Since both fields involve technical material, innovation, and rapid growth and disruption of traditional industries, Tyson believes that successful entrepreneurs in high-tech may find clean technology a natural transition.
Hemant Taneja, cochairman of the New England Clean Energy Council and a managing director at General Catalyst Partners, is one example of a high-tech expatriate who sees extraordinary opportunity in clean technology.
"I think we're absolutely in a bubble," said Taneja, who founded and sold a mobile software company before he shifted to clean-tech. "But when the correction occurs, the glaciers are still melting and" the price of oil continues to go up.
Locally, venture capitalists, entrepreneurs, and policy makers are hoping to get a piece of that action.
Governor Deval Patrick has made growing the clean technology sector in Massachusetts a priority, citing the state's strength in research and venture capital. The New England Clean Energy Council, an organization formed to promote the clean energy sector, recently created a fellowship program, giving experienced entrepreneurs from the information technology and life sciences sector a green energy boot camp, complete with visits to research laboratories, seminars on market forces, and sessions on public policy.
The Ignite Clean Energy entrepreneurial competition for clean energy companies in the Northeast was held for this year for the fourth time, and the Massachusetts Institute of Technology this month awarded its first $200,000 Clean Energy Entrepreneurship Prize.

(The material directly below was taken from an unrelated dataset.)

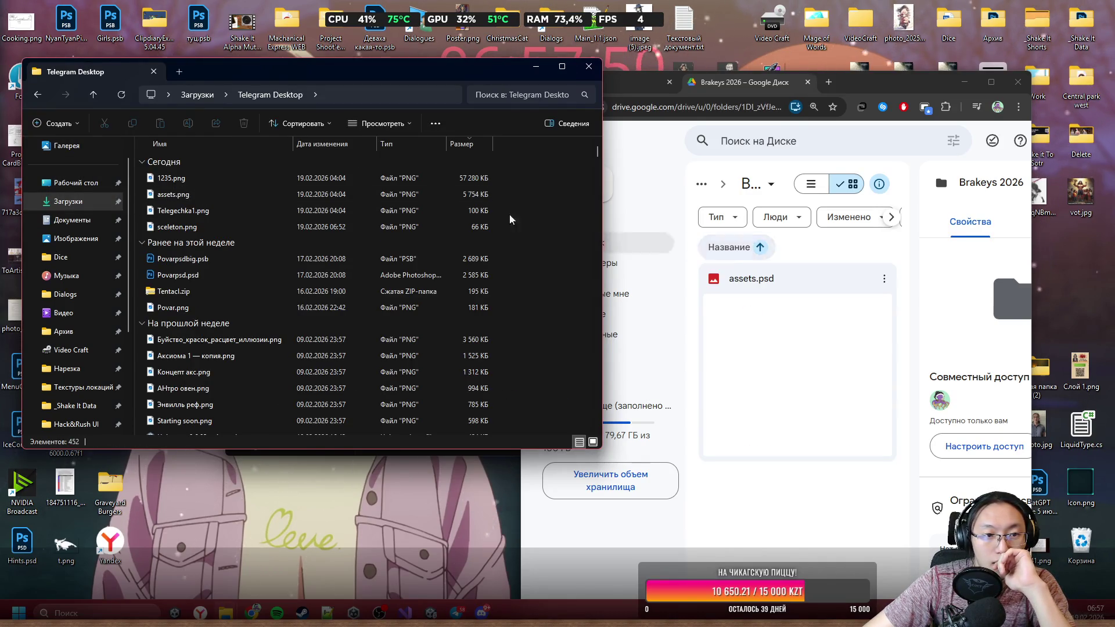
{"action": "double_click", "coordinate": [192, 180]}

"As venture investors look to place their funds into viable companies, one of the missing ingredients is an experienced CEO at the helm who understands how to raise capital, how to explore new markets . . . how to package or guide a technology to optimize its commercial viability," said Nick d'Arbeloff, executive director of the council, and also an alum of the regular tech industry, as a cofounder of telecom start-up Wildfire Communications. "These are folks who know how to do this as a matter of course - they've done it one, two, three times before."